- **Prompt**: Leaving the pictures aside, return all of the data below exactly.

- **Supplied data**:

■ ■ ■ ■ ■

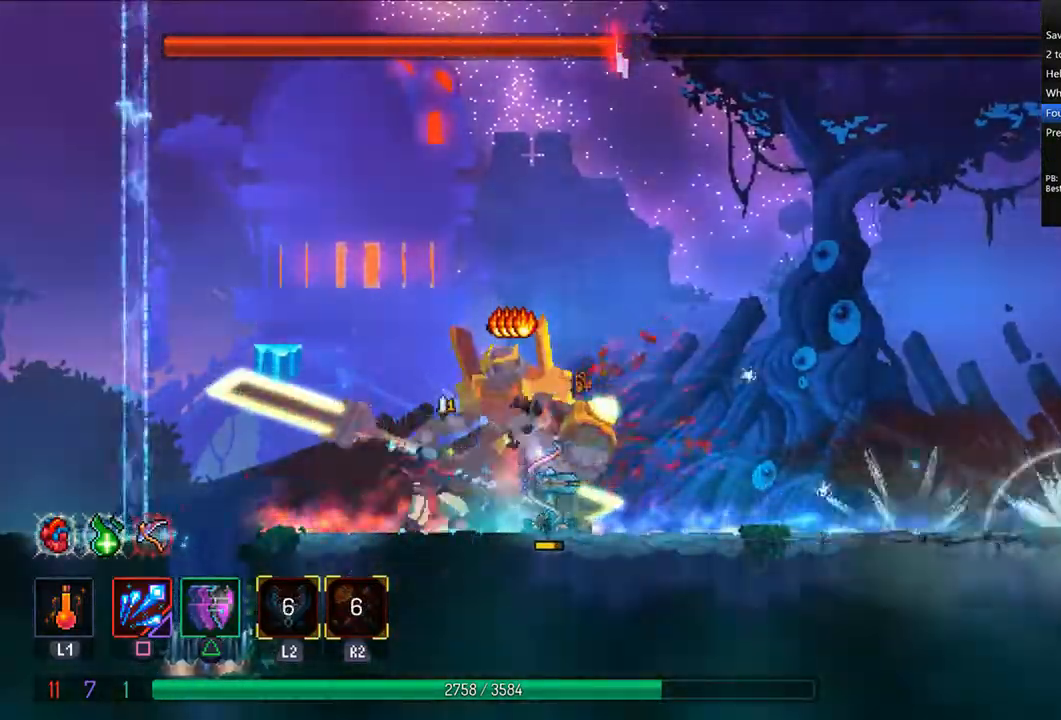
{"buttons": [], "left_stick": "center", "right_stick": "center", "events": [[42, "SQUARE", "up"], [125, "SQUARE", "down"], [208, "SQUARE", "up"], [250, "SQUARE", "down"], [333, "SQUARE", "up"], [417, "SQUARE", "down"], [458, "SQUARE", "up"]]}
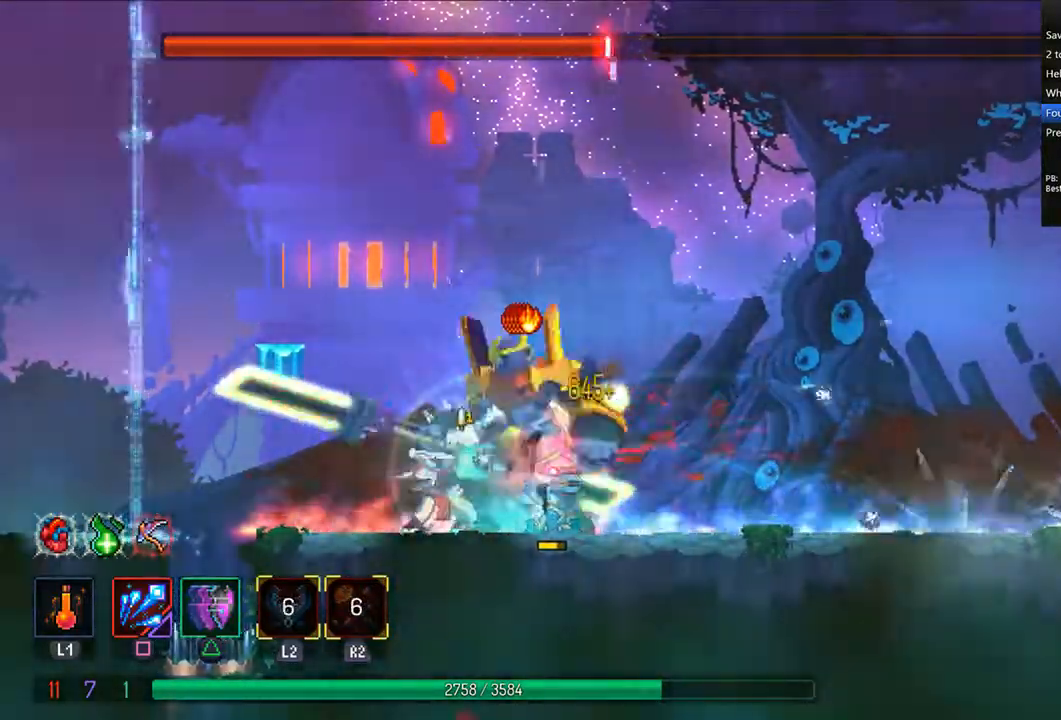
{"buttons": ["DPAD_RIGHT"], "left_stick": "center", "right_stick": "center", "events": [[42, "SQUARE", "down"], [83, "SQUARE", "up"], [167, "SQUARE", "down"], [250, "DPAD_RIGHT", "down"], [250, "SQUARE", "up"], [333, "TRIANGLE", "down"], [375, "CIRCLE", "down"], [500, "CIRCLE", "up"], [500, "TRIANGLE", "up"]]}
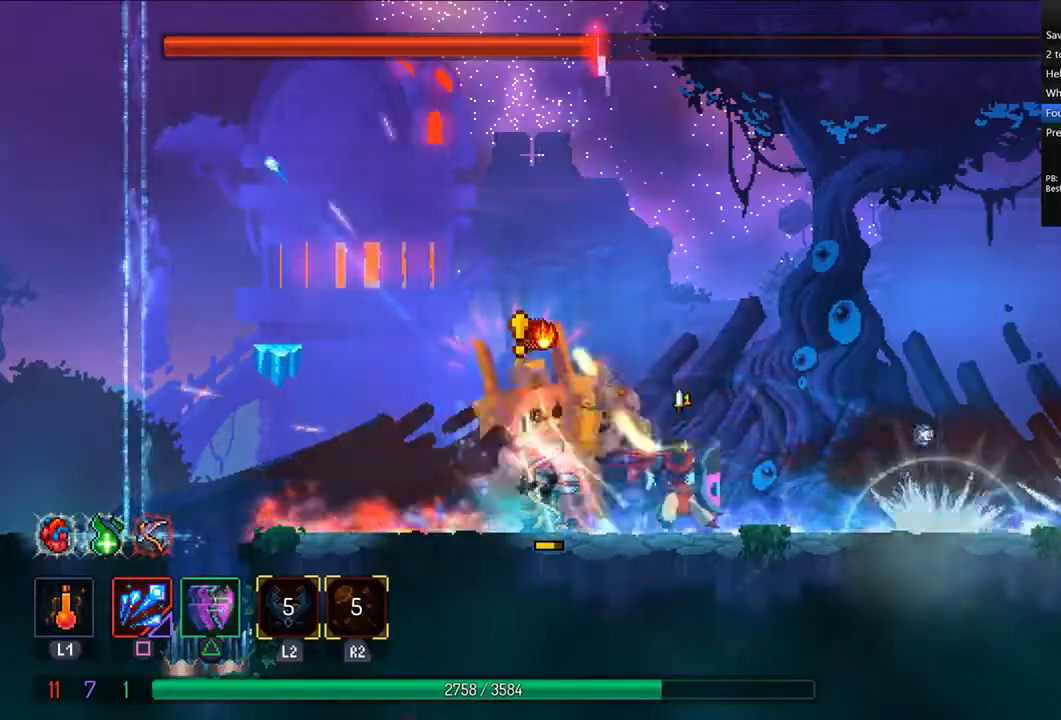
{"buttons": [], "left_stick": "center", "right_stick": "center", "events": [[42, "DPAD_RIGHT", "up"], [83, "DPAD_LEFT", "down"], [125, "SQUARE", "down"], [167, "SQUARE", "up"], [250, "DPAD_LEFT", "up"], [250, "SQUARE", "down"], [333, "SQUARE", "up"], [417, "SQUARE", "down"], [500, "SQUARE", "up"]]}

■ ■ ■ ■ ■

- **Exercise answer**:
{"buttons": [], "left_stick": "center", "right_stick": "center", "events": [[42, "SQUARE", "up"], [125, "SQUARE", "down"], [208, "SQUARE", "up"], [250, "SQUARE", "down"], [333, "SQUARE", "up"], [417, "SQUARE", "down"], [458, "SQUARE", "up"]]}
{"buttons": ["DPAD_RIGHT"], "left_stick": "center", "right_stick": "center", "events": [[42, "SQUARE", "down"], [83, "SQUARE", "up"], [167, "SQUARE", "down"], [250, "DPAD_RIGHT", "down"], [250, "SQUARE", "up"], [333, "TRIANGLE", "down"], [375, "CIRCLE", "down"], [500, "CIRCLE", "up"], [500, "TRIANGLE", "up"]]}
{"buttons": [], "left_stick": "center", "right_stick": "center", "events": [[42, "DPAD_RIGHT", "up"], [83, "DPAD_LEFT", "down"], [125, "SQUARE", "down"], [167, "SQUARE", "up"], [250, "DPAD_LEFT", "up"], [250, "SQUARE", "down"], [333, "SQUARE", "up"], [417, "SQUARE", "down"], [500, "SQUARE", "up"]]}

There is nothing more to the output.